# Handling of new baby mice



## cstoudt1973 (Dec 17, 2012)

I am not to sure if I put this is in the right section, please forgive me if I have not. A friend of mine just adopted a female fancy mouse only to find out that she was pregnant. The mom just had her babies last Saturday. When would it be ok to start handling the babies? I have been told that mom is a bit skittish about having people just put fresh water and food in her enclosure right now. My friend wants to do what is best for mom and the babies. Thank you for your time and input.


----------



## love2read (Aug 30, 2011)

You can handle baby mice from day 1.


----------



## pro-petz (Nov 14, 2012)

Although it is possible to handle baby mice from day 1 in your friends case as the mom is skittish to any intrusion into her enclosure I would advise against it initially until the mom settles down as she may eat all her babies if they are disturbed.
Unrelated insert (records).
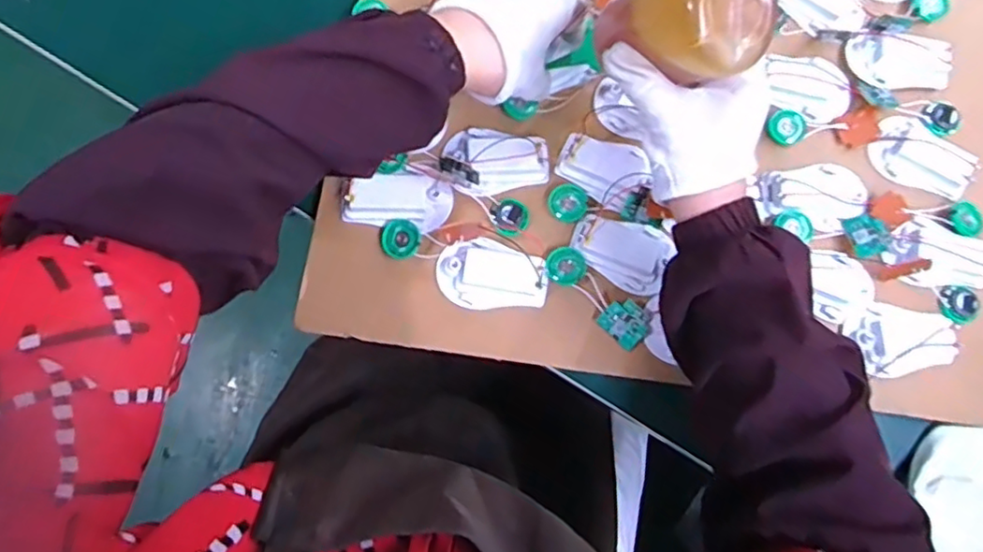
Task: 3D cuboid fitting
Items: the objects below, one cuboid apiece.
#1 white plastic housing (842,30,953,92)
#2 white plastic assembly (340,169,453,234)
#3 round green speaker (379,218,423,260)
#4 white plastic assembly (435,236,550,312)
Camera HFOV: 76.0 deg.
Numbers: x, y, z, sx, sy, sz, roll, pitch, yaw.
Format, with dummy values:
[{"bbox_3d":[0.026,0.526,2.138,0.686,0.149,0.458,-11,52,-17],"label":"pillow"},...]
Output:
[{"bbox_3d":[0.331,-0.173,0.505,0.079,0.018,0.040,6,79,1],"label":"white plastic housing"},{"bbox_3d":[-0.070,-0.057,0.461,0.078,0.014,0.043,7,79,1],"label":"white plastic assembly"},{"bbox_3d":[-0.067,-0.027,0.461,0.029,0.009,0.028,0,79,0],"label":"round green speaker"},{"bbox_3d":[0.001,-0.002,0.457,0.080,0.021,0.052,5,79,1],"label":"white plastic assembly"}]

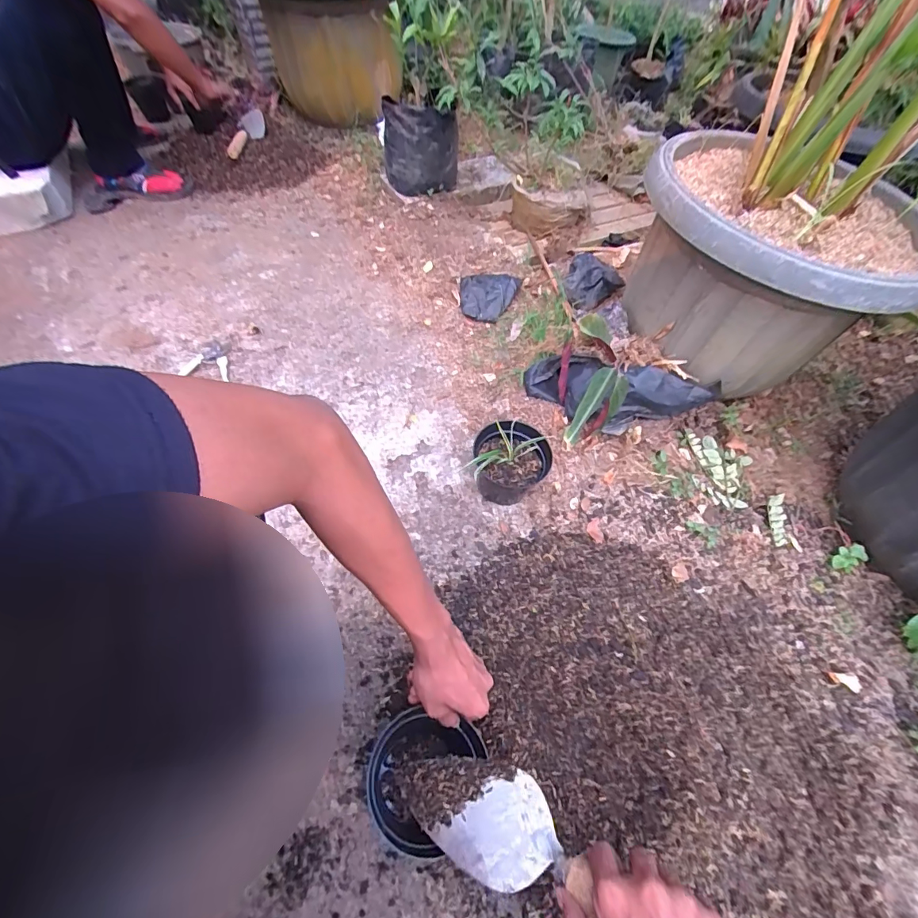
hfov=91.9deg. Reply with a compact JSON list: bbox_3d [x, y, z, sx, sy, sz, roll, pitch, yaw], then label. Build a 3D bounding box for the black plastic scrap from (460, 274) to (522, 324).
[{"bbox_3d":[0.076,-0.403,1.092,0.150,0.052,0.139,5,54,1],"label":"black plastic scrap"}]

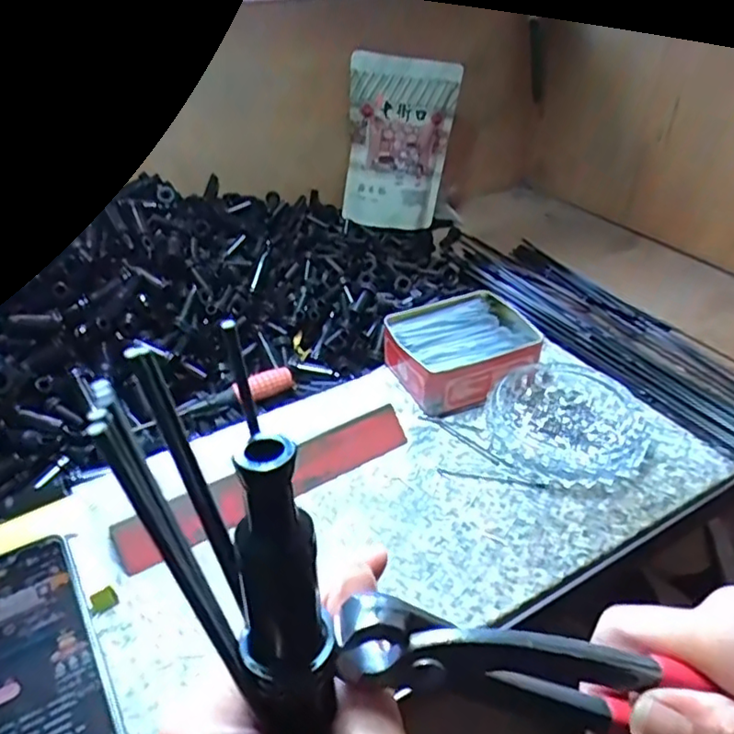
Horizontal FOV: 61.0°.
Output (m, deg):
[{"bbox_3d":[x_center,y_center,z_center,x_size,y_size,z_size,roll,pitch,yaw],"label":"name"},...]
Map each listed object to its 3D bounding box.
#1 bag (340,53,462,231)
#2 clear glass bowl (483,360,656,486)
[{"bbox_3d":[0.043,-0.292,0.819,0.133,0.209,0.033,2,18,-9],"label":"bag"},{"bbox_3d":[0.163,0.043,0.508,0.119,0.023,0.121,0,37,0],"label":"clear glass bowl"}]

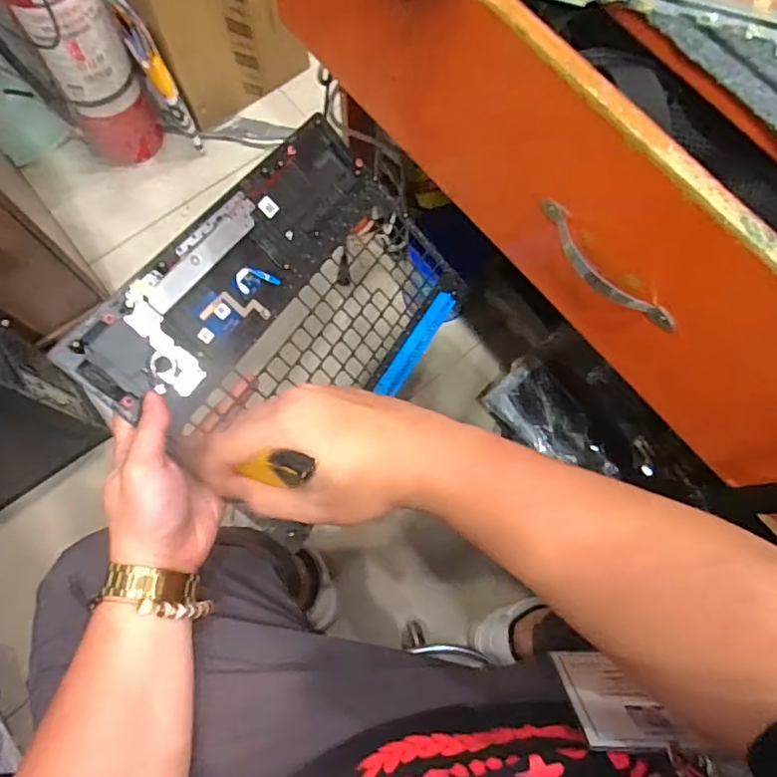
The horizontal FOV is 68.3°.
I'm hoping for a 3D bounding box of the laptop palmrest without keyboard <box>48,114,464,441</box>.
[{"bbox_3d":[-0.077,-0.074,0.538,0.239,0.018,0.354,46,57,-20],"label":"laptop palmrest without keyboard"}]

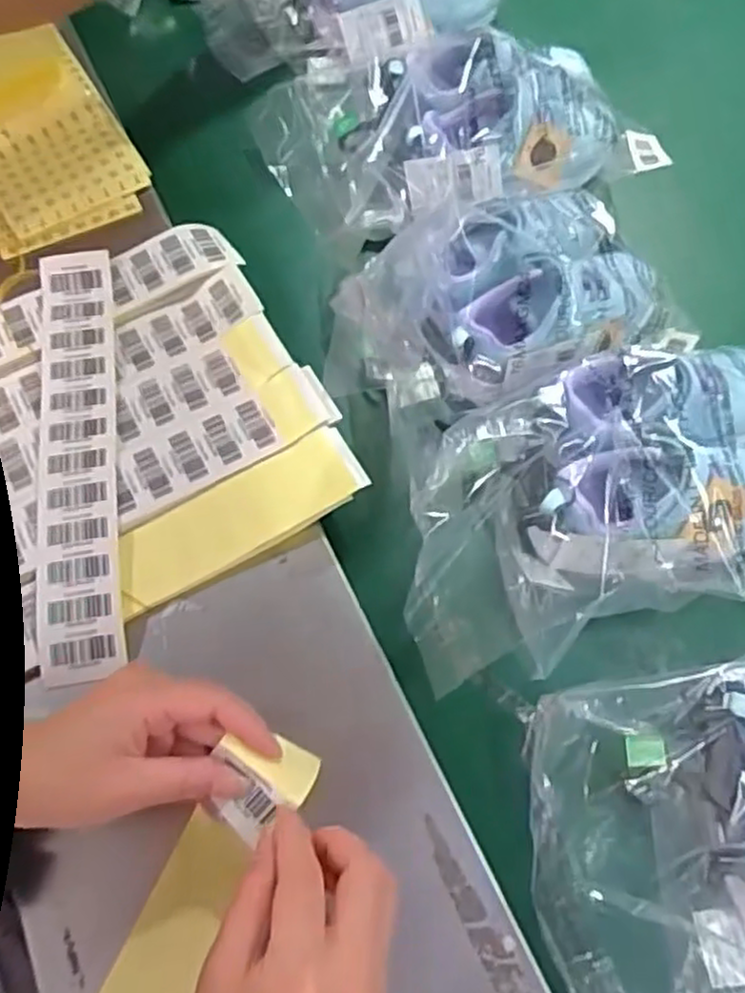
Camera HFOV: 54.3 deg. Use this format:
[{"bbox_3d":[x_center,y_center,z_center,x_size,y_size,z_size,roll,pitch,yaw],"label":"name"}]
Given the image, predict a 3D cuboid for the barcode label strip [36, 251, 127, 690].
[{"bbox_3d":[-0.203,-0.036,0.500,0.051,0.011,0.321,-8,67,-5],"label":"barcode label strip"}]

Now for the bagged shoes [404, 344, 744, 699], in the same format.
[{"bbox_3d":[0.157,0.009,0.486,0.276,0.095,0.185,-9,67,-5],"label":"bagged shoes"}]

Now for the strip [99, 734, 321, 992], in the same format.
[{"bbox_3d":[-0.098,0.226,0.374,0.054,0.054,0.221,27,83,10],"label":"strip"}]

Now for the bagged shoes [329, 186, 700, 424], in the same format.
[{"bbox_3d":[0.094,-0.148,0.551,0.249,0.091,0.186,-16,68,-8],"label":"bagged shoes"}]

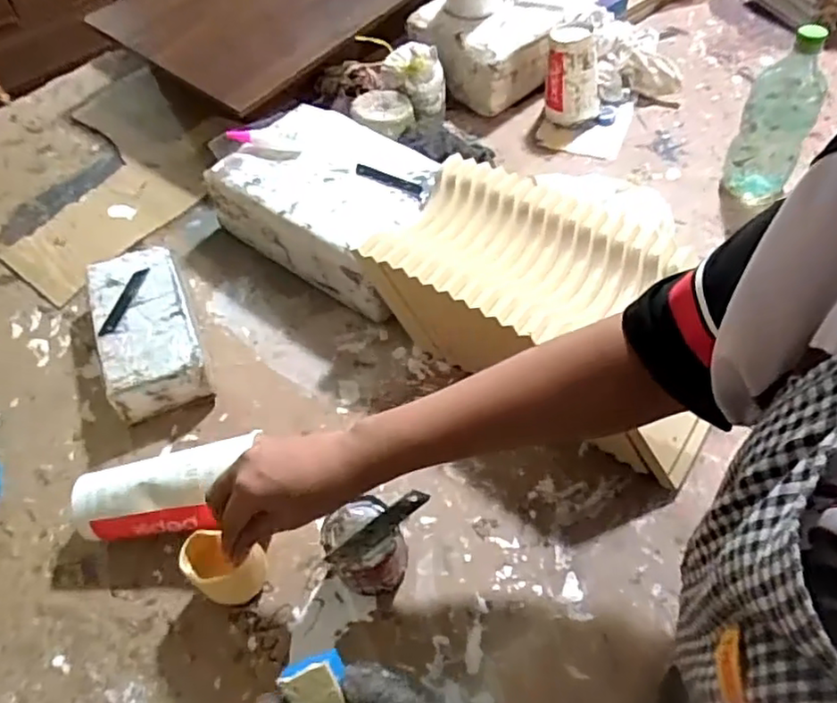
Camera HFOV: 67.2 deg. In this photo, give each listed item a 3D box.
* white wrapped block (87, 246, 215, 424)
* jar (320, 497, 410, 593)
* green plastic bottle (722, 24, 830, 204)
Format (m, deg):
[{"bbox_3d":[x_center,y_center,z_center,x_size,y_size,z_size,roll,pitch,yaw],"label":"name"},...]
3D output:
[{"bbox_3d":[-0.307,-0.028,0.719,0.102,0.060,0.221,-21,55,-12],"label":"white wrapped block"},{"bbox_3d":[-0.045,0.174,0.545,0.060,0.074,0.063,-1,53,2],"label":"jar"},{"bbox_3d":[0.442,-0.283,0.781,0.074,0.209,0.062,-5,53,-1],"label":"green plastic bottle"}]

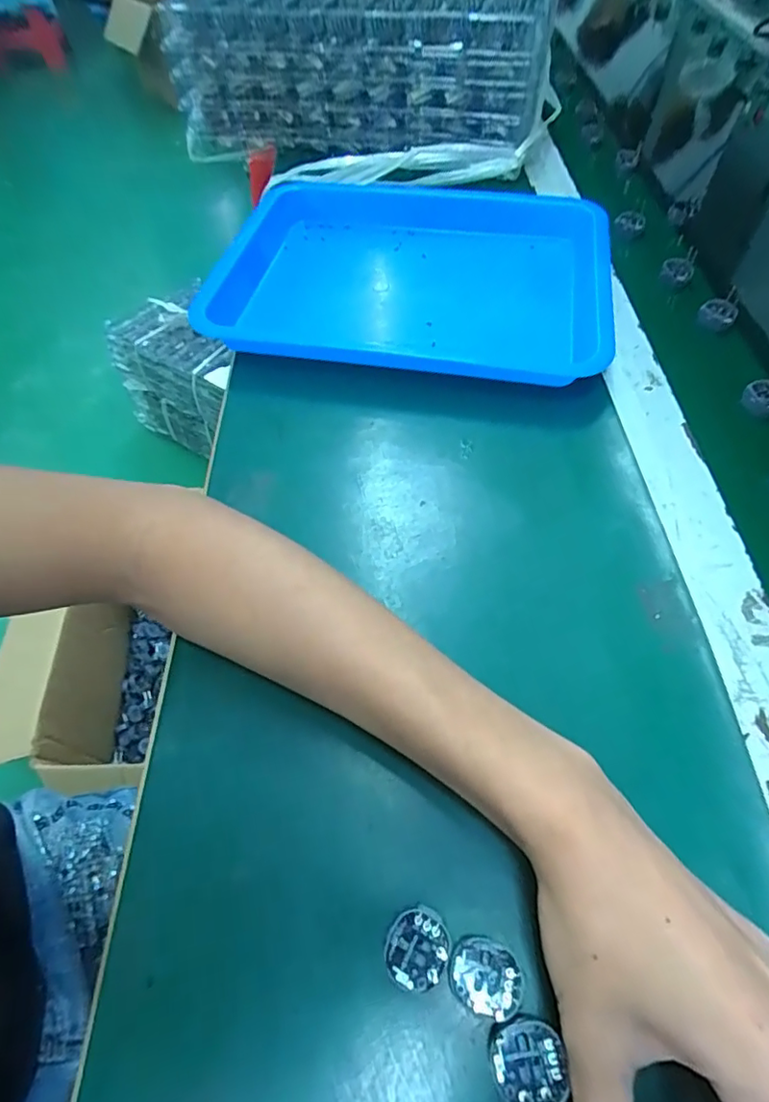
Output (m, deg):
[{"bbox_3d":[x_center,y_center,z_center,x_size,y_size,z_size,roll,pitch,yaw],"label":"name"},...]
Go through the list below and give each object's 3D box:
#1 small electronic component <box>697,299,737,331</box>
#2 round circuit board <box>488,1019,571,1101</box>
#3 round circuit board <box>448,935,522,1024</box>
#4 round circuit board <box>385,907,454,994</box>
[{"bbox_3d":[0.292,-0.207,0.473,0.031,0.006,0.027,-20,87,5],"label":"small electronic component"},{"bbox_3d":[0.053,0.191,0.201,0.026,0.008,0.026,0,55,1],"label":"round circuit board"},{"bbox_3d":[0.040,0.169,0.215,0.027,0.004,0.026,0,55,1],"label":"round circuit board"},{"bbox_3d":[0.014,0.164,0.222,0.025,0.009,0.027,0,55,1],"label":"round circuit board"}]

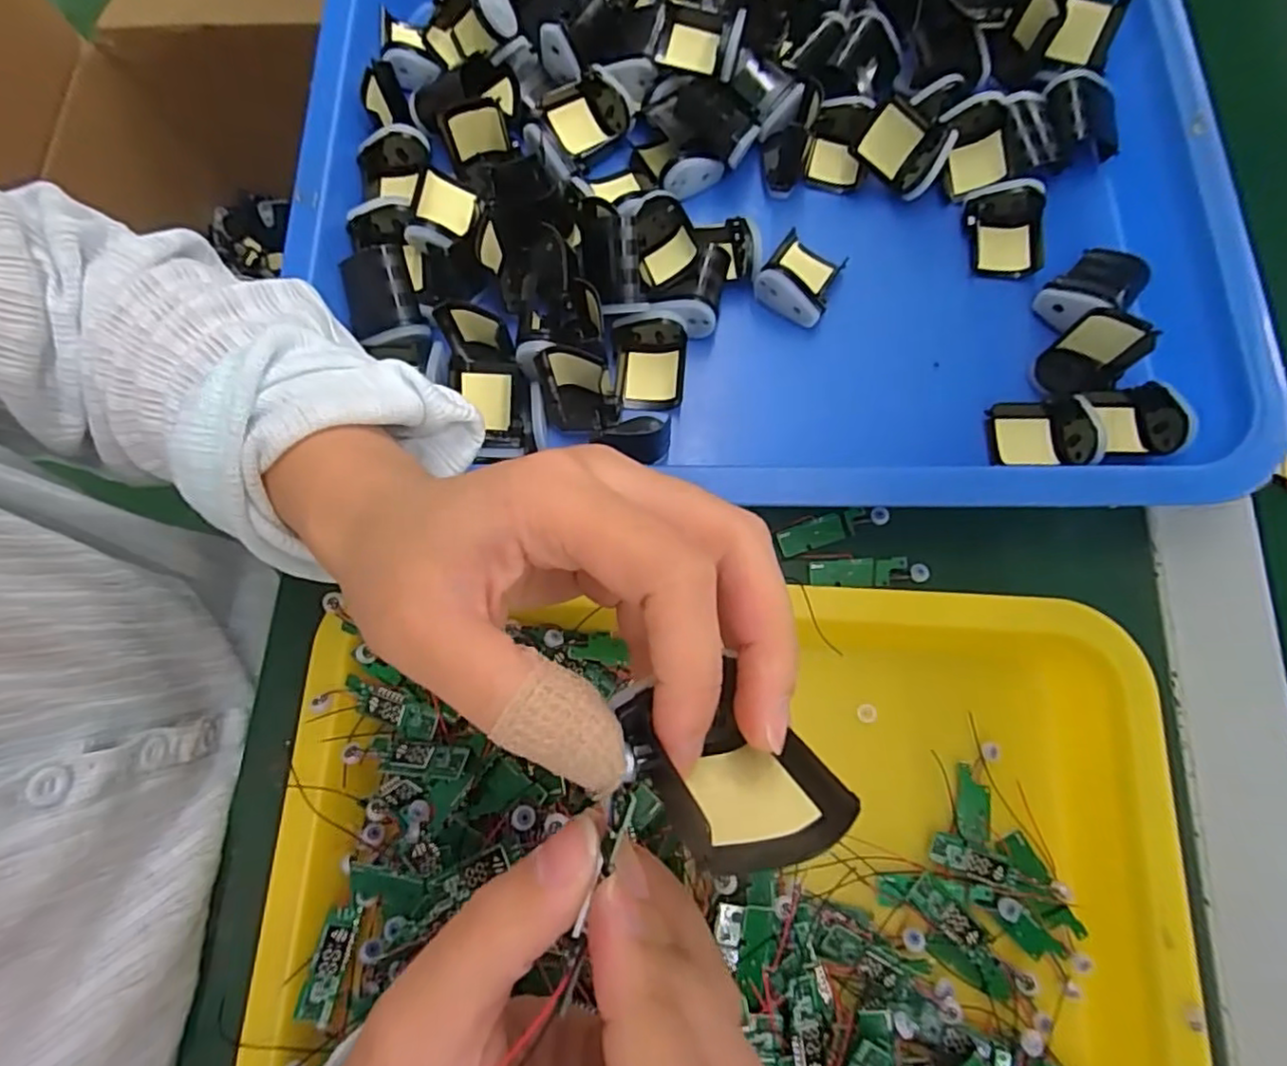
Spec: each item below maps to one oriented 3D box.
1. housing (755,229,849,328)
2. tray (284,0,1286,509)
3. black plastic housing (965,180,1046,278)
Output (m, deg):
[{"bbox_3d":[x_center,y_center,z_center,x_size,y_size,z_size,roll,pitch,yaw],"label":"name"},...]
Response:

Mom and your friend are just getting to know each other and a bond of trust needs to be established first.


----------



## Cordane (May 22, 2012)

pro-petz said:


> Although it is possible to handle baby mice from day 1 in your friends case as the mom is skittish to any intrusion into her enclosure I would advise against it initially until the mom settles down as she may eat all her babies if they are disturbed.
> 
> Mom and your friend are just getting to know each other and a bond of trust needs to be established first.


And what if the Mum is just a naturally skittish mouse? That could mean that you'd never end up handling the babies for fear that she may eat them.

I say no later than day 3 for any mice I have here.


----------



## TrixYogurt (iM) (Oct 28, 2012)

If the mother hasn't culled or eaten her litter by day 3, even if she's skittish, you need to handle them then. It's more than likely she won't cull them if she hasn't by now.

Waiting and not handling the babies will result in them being just as skittish as mom.


----------



## DaisyTailsMousery (Nov 8, 2012)

I would just take mom out when handling the babies and rub your hands in soiled bedding first. That way she doesn't see you handling them and they don't smell too much like you. But I would have handled them from day 1 or 2.


----------



## Skye_29 (Jan 7, 2013)

I handled my lot from day 3. Though, I came back from holiday on what I think was day 3.. not entirely sure


----------



## onionpencil (Jan 6, 2013)

i've always handled from day one. even with the skittish mouse i'd try by day 3. she has to get used to it and so do the babies. good luck!


----------